Of course, the Blues could stay out of the penalty box and reduce the Bruins opportunities to about 30 per cent because five-on-five, so far Boston is getting killed. With one deflection through one screen being all that is needed, St. Louis’s power play, one-for-18 in the series, always could wake up in the nick of time. It certainly is overdue, like the franchise.
You may have noticed a little waffling in the previous two paragraphs. The reason for that is that nobody really knows what is going to happen, especially since Game Seven begins in virtual sudden death. At 1-0, it is over, like it was 14 minutes in for Vancouver in 2011 against four of these same Bruins; for Detroit in 2009, when Pittsburgh’s Max Talbot scored twice—and how do you like those odds?—and all that Red Wing firepower was rendered useless by Marc-Andre Fleury.

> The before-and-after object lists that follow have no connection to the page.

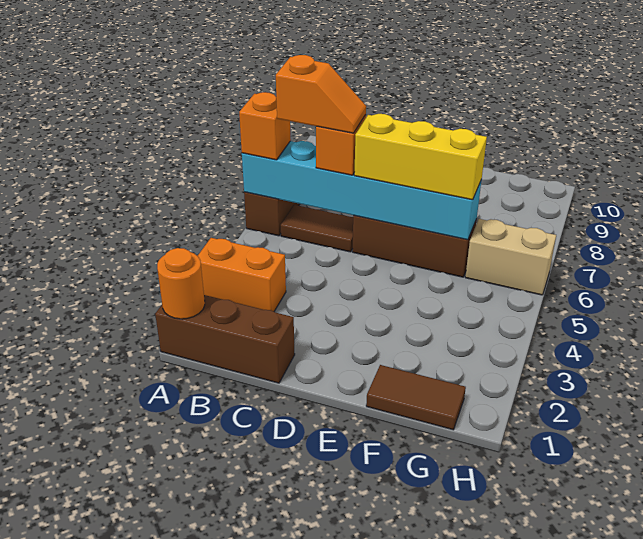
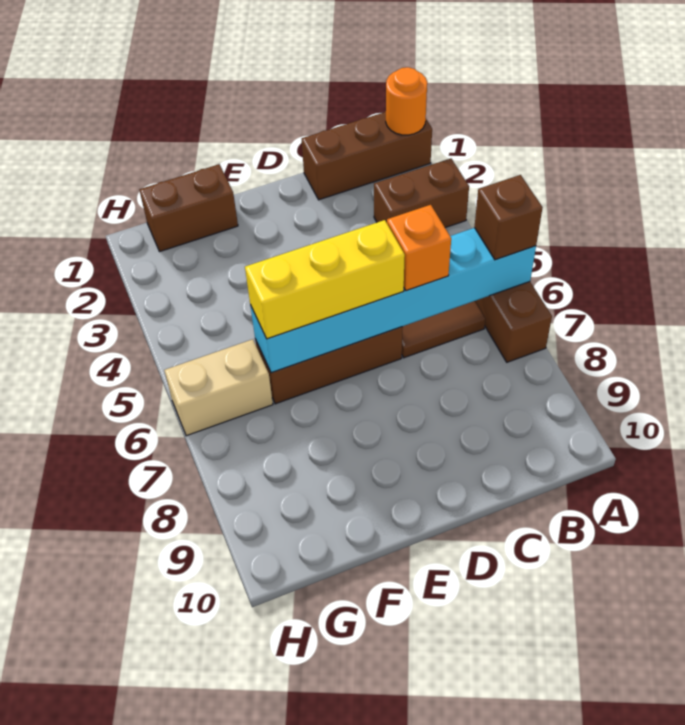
orange brick A3:B3 level 1 -> brown brick A3:B3 level 1
orange brick A6 level 3 -> brown brick A6 level 3
orange slope B6:C6 level 4 top B -> none
brown tile F1:G1 level 1 -> brown brick F1:G1 level 1

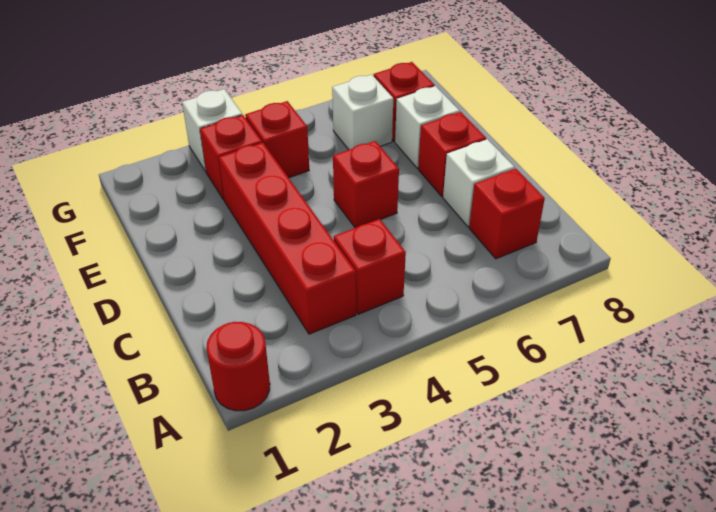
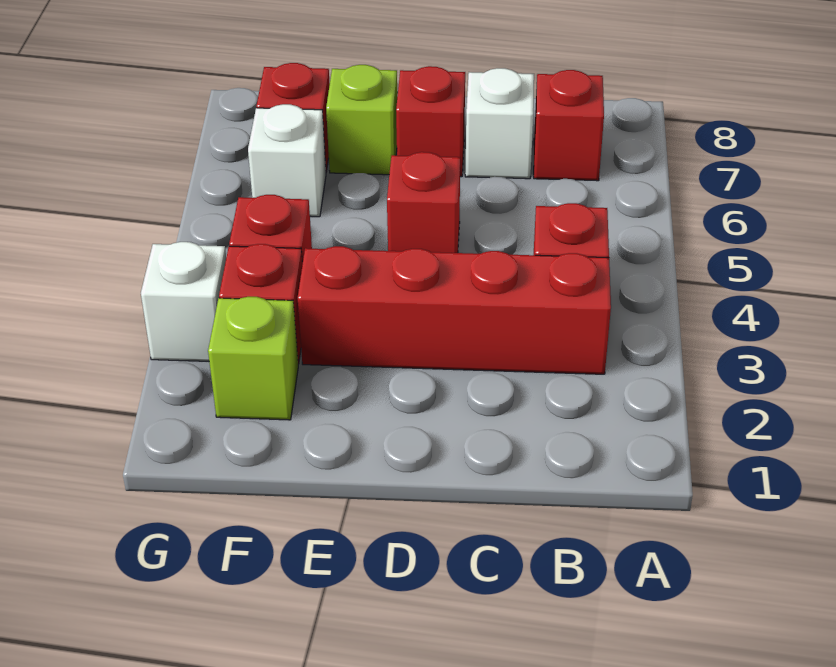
red round brick A1 level 1 -> none
white brick E7 level 1 -> lime brick E7 level 1
none -> lime brick F2 level 1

The Hurricanes jumped up 2-0 on the Oilers in 2004, and the Lightning never fell behind to the Flames in 2004 in a Game Seven that at least went to the final buzzer. The Mighty Ducks should have stayed home against the Devils in 2003. When Mike Rupp scores two minutes in, the jig is up.
A highly anticipated Devils-Avalanche final in 2001–you had a defending champion, the two goalies of a generation and really the two best teams in that era–greatly disappointed with only one lead change in a third period over seven games; Colorado in control almost throughout a 3-1 Game Seven victory. The 1994 Rangers, once up 3-1, gave New York a heart attack when the Canucks tied the series, but Brian Leetch provided a lead in Game Seven and throughout it was the better team, even if Vancouver’s Nathan Lafayette hit a post, if only for 54 years of anxiety’s sake, late in the third period of a 3-2 heart-stopper.
At least that game went to the wire. Once the Oilers took the lead on Jari Kurri’s goal in the second period, thereafter the Flyers never had the puck in 1987, even if Anderson didn’t put the series away until there were fewer than three minutes to be played.
That was the first seven game final in 16 years, so the last time a team legitimately came from behind to win one was in 1971, when Tony Esposito, his Blackhawks up 2-0, whiffed on a shot from the blueline by Jacques Lemaire and two goals by Henri Richard brought the Canadiens back to another title.
That was 48 years ago. You would think that it would seem like 48 years nursing a small lead shift-by-shift to a Stanley Cup, but the game has become so structured, it’s quite the opposite. Don’t tune in late Wednesday night or you are going to miss the whole game.